A businessman in Gelephu said that Jogighopa would be the nearest riverine port with a distance of 98km from Gelephu. The riverine route will be three times cheaper than land transportation.

“Jogighopa is far more feasible,” he said. “It can accommodate three vessels compared to one by Dhubri riverine port.”

However, the logistics (port) development is yet to be completed, the businessman said. Pandu port, on the other hand, is fully developed. It is closer to Samdrupjongkhar; about 95km.

Agartala LCS is the farthest, about 750km away from Gelephu.

The delegation official said Pandu, Jogighopa and Agartala were approved by the GoI in 2020 but not notified. 

“Now that the Letter of Exchange has been signed and these three entry and exit points have been included into the Protocol to the bilateral trade agreement, it will be notified for use by the GoI.”

“Jogighopa is being developed by the GoI as a multimodal logistics park which will only benefit Bhutan as it will also allow exports through the riverine system to both India and Bangladesh,” the official said.

The delegation official said there have been delays in the development of infrastructure at Jogighopa and the GoI has assured that priority will be given to developing the infrastructure at Jogighopa.

“There are already facilities at Agartala LCS and Pandu. Exports through these places would largely be boulders and aggregates, agricultural products, finished and semi-finished industrial goods,” the official said.

Nagarkata LCS was also approved for trade in 2020. However, trading was not carried from this route.

“If Nagarkata opens, we will use the Jitti border.

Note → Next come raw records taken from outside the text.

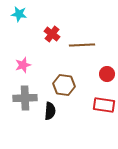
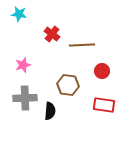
red circle: moved 5 px left, 3 px up
brown hexagon: moved 4 px right
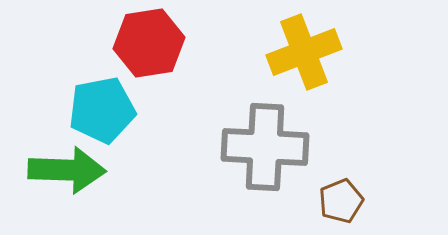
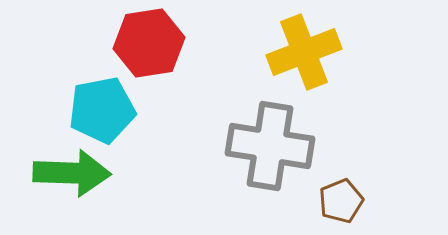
gray cross: moved 5 px right, 1 px up; rotated 6 degrees clockwise
green arrow: moved 5 px right, 3 px down
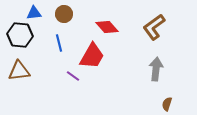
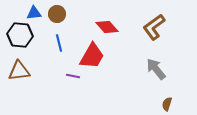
brown circle: moved 7 px left
gray arrow: rotated 45 degrees counterclockwise
purple line: rotated 24 degrees counterclockwise
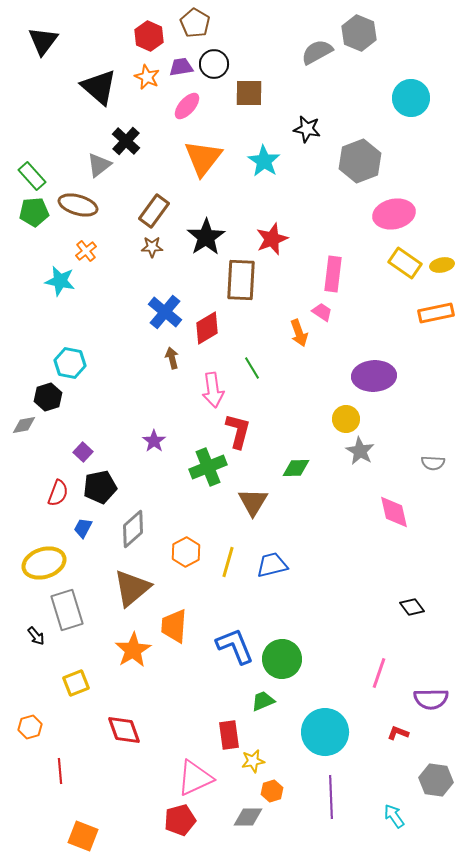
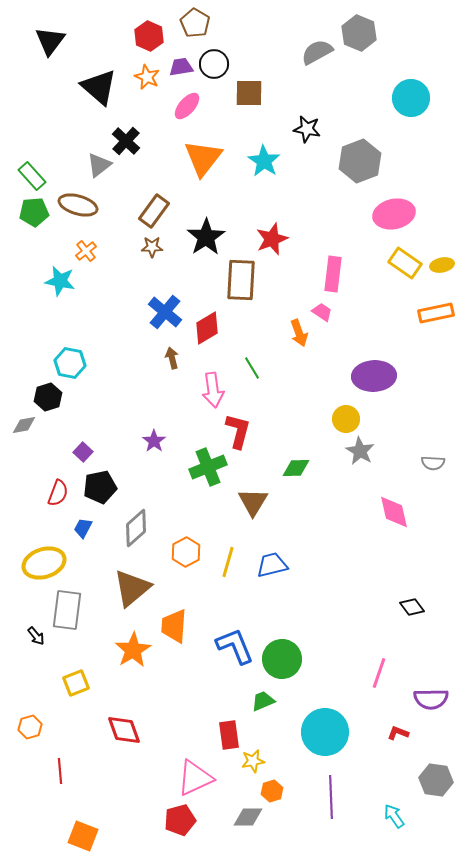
black triangle at (43, 41): moved 7 px right
gray diamond at (133, 529): moved 3 px right, 1 px up
gray rectangle at (67, 610): rotated 24 degrees clockwise
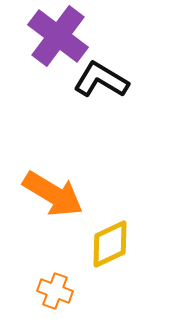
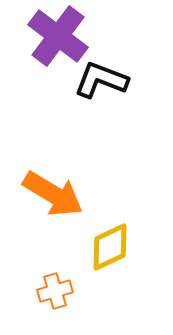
black L-shape: rotated 10 degrees counterclockwise
yellow diamond: moved 3 px down
orange cross: rotated 36 degrees counterclockwise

It will be very beneficial. Distance to Bangladesh will shorten,” an exporter from Tashichholing said, adding that a distance of 80km will be shortened.

“Today we have to import from Silliguri for which we have to travel to Samtse,” he said.

The exporter said prior to the pandemic, Tashichholing traders imported and exported from Nagarkata.

The delegation member said that Nagarkata LCS in West Bengal, India corresponding to Jitti, Samtse (Bhutan) was notified as a permanent LCS without commodity restrictions in December 2020.

“Nagarkata remained non-operational as there was no required infrastructure and manpower in place. The road connecting Nagarkata bazaar to Jitti in Bhutan is being developed and other required infrastructure are being planned.”

As an interim measure to facilitate Bhutanese exports through this route, the delegation member said the GoI has committed to establishing a temporary infrastructure on a priority basis with the necessary manpower and other requirements such as the Indian Customs Electronic System to make the LCS operational.

Trade between India and Bhutan has more than doubled from USD 484 million (M) in 2014 to 2015 to USD 1.08 billion in 2020 to 2021.